**WHAT YOU ARE ASKED TO DO**: In the records that follow, find each line with the word "format" and copy it.

Plain-text engineering files
━━━━

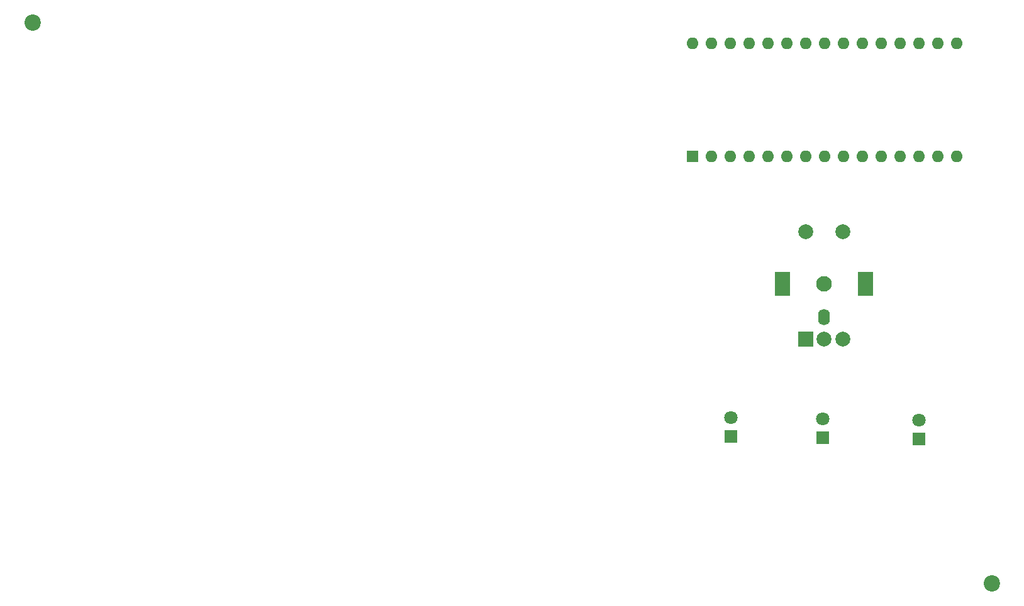
<source format=gbr>
%TF.GenerationSoftware,KiCad,Pcbnew,9.0.0*%
%TF.CreationDate,2025-10-26T20:42:14-07:00*%
%TF.ProjectId,Control_Dock,436f6e74-726f-46c5-9f44-6f636b2e6b69,1.0*%
%TF.SameCoordinates,Original*%
%TF.FileFunction,Soldermask,Bot*%
%TF.FilePolarity,Negative*%
%FSLAX46Y46*%
G04 Gerber Fmt 4.6, Leading zero omitted, Abs format (unit mm)*
G04 Created by KiCad (PCBNEW 9.0.0) date 2025-10-26 20:42:14*
%MOMM*%
%LPD*%
G01*
G04 APERTURE LIST*
%ADD10C,2.200000*%
%ADD11R,1.800000X1.800000*%
%ADD12C,1.800000*%
%ADD13O,1.600000X2.200000*%
%ADD14C,2.100000*%
%ADD15R,2.000000X2.000000*%
%ADD16C,2.000000*%
%ADD17R,2.000000X3.200000*%
%ADD18R,1.600000X1.600000*%
%ADD19O,1.600000X1.600000*%
G04 APERTURE END LIST*
D10*
%TO.C,Down Right*%
X180000000Y-128700000D03*
%TD*%
D11*
%TO.C,D1*%
X144880000Y-108850000D03*
D12*
X144880000Y-106310000D03*
%TD*%
D10*
%TO.C,UP Left*%
X50900000Y-53050000D03*
%TD*%
D11*
%TO.C,D3*%
X170180000Y-109220000D03*
D12*
X170180000Y-106680000D03*
%TD*%
D11*
%TO.C,D2*%
X157280000Y-109080000D03*
D12*
X157280000Y-106540000D03*
%TD*%
D13*
%TO.C,ROT1*%
X157440000Y-92780000D03*
D14*
X157440000Y-88280000D03*
D15*
X154940000Y-95780000D03*
D16*
X159940000Y-95780000D03*
X157440000Y-95780000D03*
D17*
X151840000Y-88280000D03*
X163040000Y-88280000D03*
D16*
X159940000Y-81280000D03*
X154940000Y-81280000D03*
%TD*%
D18*
%TO.C,Processor1*%
X139700000Y-71120000D03*
D19*
X142240000Y-71120000D03*
X144780000Y-71120000D03*
X147320000Y-71120000D03*
X149860000Y-71120000D03*
X152400000Y-71120000D03*
X154940000Y-71120000D03*
X157480000Y-71120000D03*
X160020000Y-71120000D03*
X162560000Y-71120000D03*
X165100000Y-71120000D03*
X167640000Y-71120000D03*
X170180000Y-71120000D03*
X172720000Y-71120000D03*
X175260000Y-71120000D03*
X175260000Y-55880000D03*
X172720000Y-55880000D03*
X170180000Y-55880000D03*
X167640000Y-55880000D03*
X165100000Y-55880000D03*
X162560000Y-55880000D03*
X160020000Y-55880000D03*
X157480000Y-55880000D03*
X154940000Y-55880000D03*
X152400000Y-55880000D03*
X149860000Y-55880000D03*
X147320000Y-55880000D03*
X144780000Y-55880000D03*
X142240000Y-55880000D03*
X139700000Y-55880000D03*
%TD*%
M02*

</source>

━━━━

**EXPECTED ANSWER**:
<source format=gbr>
G04 Gerber Fmt 4.6, Leading zero omitted, Abs format (unit mm)*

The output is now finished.